- **Problems to solve**:
1. Reproduce word for word the part of the passage on employers and health care costs that begins at the words "Many employees and" and ends after the words "also belong to.".
2. Extend the passage on employers and rising health care costs, picking up after its final sentence.

- **Document text**:
━━━━
Should benefits advisors encourage employers to play a role in organizing health care delivery systems in the markets where their employees receive care?
In the past, employers assumed they could leave that job to hospitals, doctors and, possibly, insurers. Today, health care costs are doubling every 6 years. Employers are looking for a way out of the trap, but existing cost control efforts have had disappointing results.
Many employees and doctors view efforts to limit costs through managed health maintenance organizations as being unfair and potentially harmful attempts to ration care.
Health plan competition has failed to hold down costs because most physicians and hospitals have joined most of the large plans in their communities. Providers in one plan have little incentive to lower prices to attract patients from the other plans they also belong to.
The typical employer is coping by increasing employees’ out-of-pocket costs. That strategy has not slowed the overall rate of increase for health care costs, and it may alienate employees and providers.
Some employers are adopting defined contribution health plans that offer a fixed annual contribution to employees’ health coverage expenses. The new DC plans give employees an incentive to hold down costs, but, due to a lack of genuine provider competition, they do little to affect the underlying cost of care.
━━━━
- **Information**:
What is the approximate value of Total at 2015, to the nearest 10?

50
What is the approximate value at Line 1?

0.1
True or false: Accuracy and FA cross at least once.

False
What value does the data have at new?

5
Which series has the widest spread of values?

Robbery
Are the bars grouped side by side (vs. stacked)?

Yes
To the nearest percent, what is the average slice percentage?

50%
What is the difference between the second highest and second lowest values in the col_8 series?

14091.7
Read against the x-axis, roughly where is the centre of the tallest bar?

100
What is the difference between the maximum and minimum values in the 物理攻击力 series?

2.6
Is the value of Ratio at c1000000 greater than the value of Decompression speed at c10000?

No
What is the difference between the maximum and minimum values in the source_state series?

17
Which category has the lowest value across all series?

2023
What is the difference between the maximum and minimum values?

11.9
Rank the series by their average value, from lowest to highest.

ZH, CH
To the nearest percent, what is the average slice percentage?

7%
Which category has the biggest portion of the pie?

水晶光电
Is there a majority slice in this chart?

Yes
━━━━
- **Set of answers**:
1.
Many employees and doctors view efforts to limit costs through managed health maintenance organizations as being unfair and potentially harmful attempts to ration care.
Health plan competition has failed to hold down costs because most physicians and hospitals have joined most of the large plans in their communities. Providers in one plan have little incentive to lower prices to attract patients from the other plans they also belong to.

2.
Employers strategy choices include shifting the focus from what plan the employer will offer to how employees choose plans, how employees buy care, or how employees take care of themselves or receive care.
The Structured Offering
A company that adopts a structured offering tries to create true provider competition by organizing 2 or more completely separate blocks of physicians and hospitals.
A few physicians might belong to more than one block, but, in general, the list of providers in one block should be different from the list of providers in the other blocks.
The physicians and hospitals in a provider block do not have to share health care risk. But the collective performance of a provider block should affect the market growth of each provider in the block.
If this approach works, competition between the provider blocks can help hold down prices.